La figure de la star américaine
Et si l'attitude d'un historien du cinéma à l'égard des vedettes était un test infaillible pour connaitre son inconscient pose comme hypothèse le critique de cinéma Henri Agel?
En effet force est de constater que la critique française s'est longtemps divisée en deux, selon qu'elle juge sévèrement les vedettes du système hollywoodien, ou selon
qu'elle s'abandonne aux "transports lyriques" provoqués par cette "mythologie moderne". D'un côté Georges Sadoul, de l'autre André Bazin!
C'est Jean Mitry le premier qui pose un regard historique sur l'émergence de la figure de la star en évoquant les activités des producteurs Adolph Zukor ,- l'un des co-fondateurs de la Paramount
Pictures-, et William Fox -fondateur de la Fox film Corporation-, à partir de 1913. En effet, c'est grâce au premier que Mary Pickford s'impose comme la "première grande vedette du cinéma américain",
et au second que l'actrice de théâtre Thodosia Goodman -qui devint ensuite Theda Bara- gagne ses galons de vamp dans A FOOL THERE ARE de Frank Powell. Dans cette histoire de femme fatale inspirée
d'un poème de Kipling « The vampires », son personnage particulièrement cynique et cruel crée tous les codes du genre. Zukor déclare haut et fort dans son ouvrage LE PUBLIC N'A JAMAIS TORT que "le
public s'intéresse avant tout aux gens qu'il voit sur scène, en particulier aux vedettes" ouvrant la porte à l'univers du star system qui perdure encore jusqu'à nos jours!

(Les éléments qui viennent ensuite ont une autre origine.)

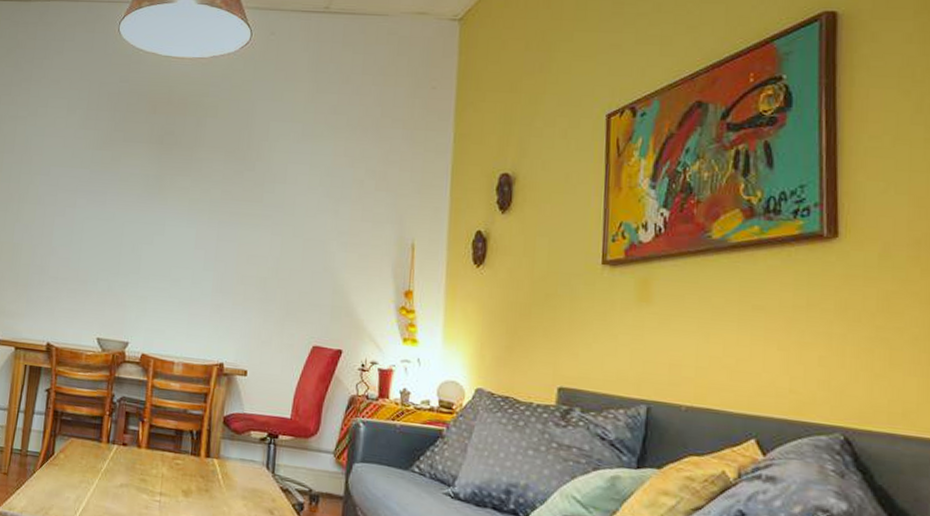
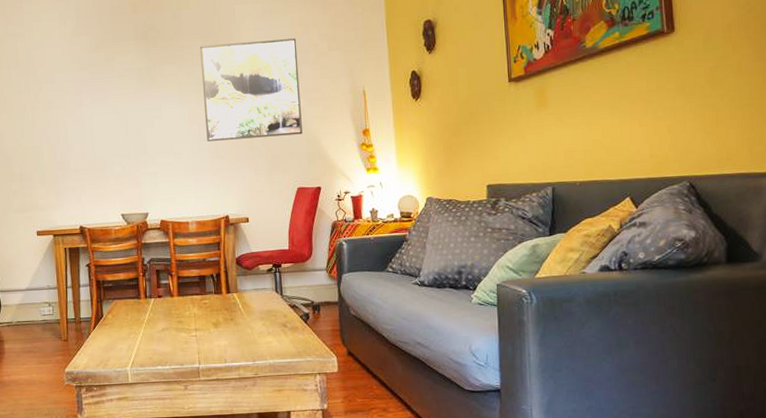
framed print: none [212,162,338,283] -> present [199,38,303,142]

Femmes ou hommes, ces héros dont le rayonnement se développe au moment même où les états-Unis traversent une crise économique sans précédent, incarnent des archétypes qui remontent aux
sources de la civilisation occidentale permettant au public américain d'exprimer ses pulsions. André Malraux dans ESQUISSE D'UNE PSYCHOLOGIE DU CINEMA considère qu'une "star n'est ni de près ni de
loin une actrice qui fait du cinéma, mais une personne capable d'un minimum de talent dramatique, dont le visage exprime, symbolise, incarne un inconscient collectif". Et le journaliste Claude
Bonnefoy s'accorde avec le socialiste Edgar Morin sur la thèse du mécanisme de divination de la vedette à la fois double et forme matricielle des espérances et des aspirations
universelles".
Mais quel est l'apport du cinéma américain dans ce processus de "mythologisation" du comédien? Français ou étrangers, les acteurs représentent quelle que soit l'époque des stéréotypes magnifiés par
l'écran- amante, épouse, femme-objet, femme fatale, aventurier, séducteur, justicier, bon garçon, pêcheur repenti...)-. Cependant l'aura propre aux acteurs américains, faite de magnétisme, de
puissance dramatique, ont apporté aux caractères immémoriaux des mythes un éclat, un scintillement, une densité lyrique, un regain selon le cas romanesque, érotique, ou cocasse qui encore aujourd'hui
fascinent les spectateurs. Tout au long de l'Illiade hollywoodienne, des bathing beauties à Marilyn Monroe, de Ronald Colman à Kirk Douglas, c'est le même sortilège qui exerce!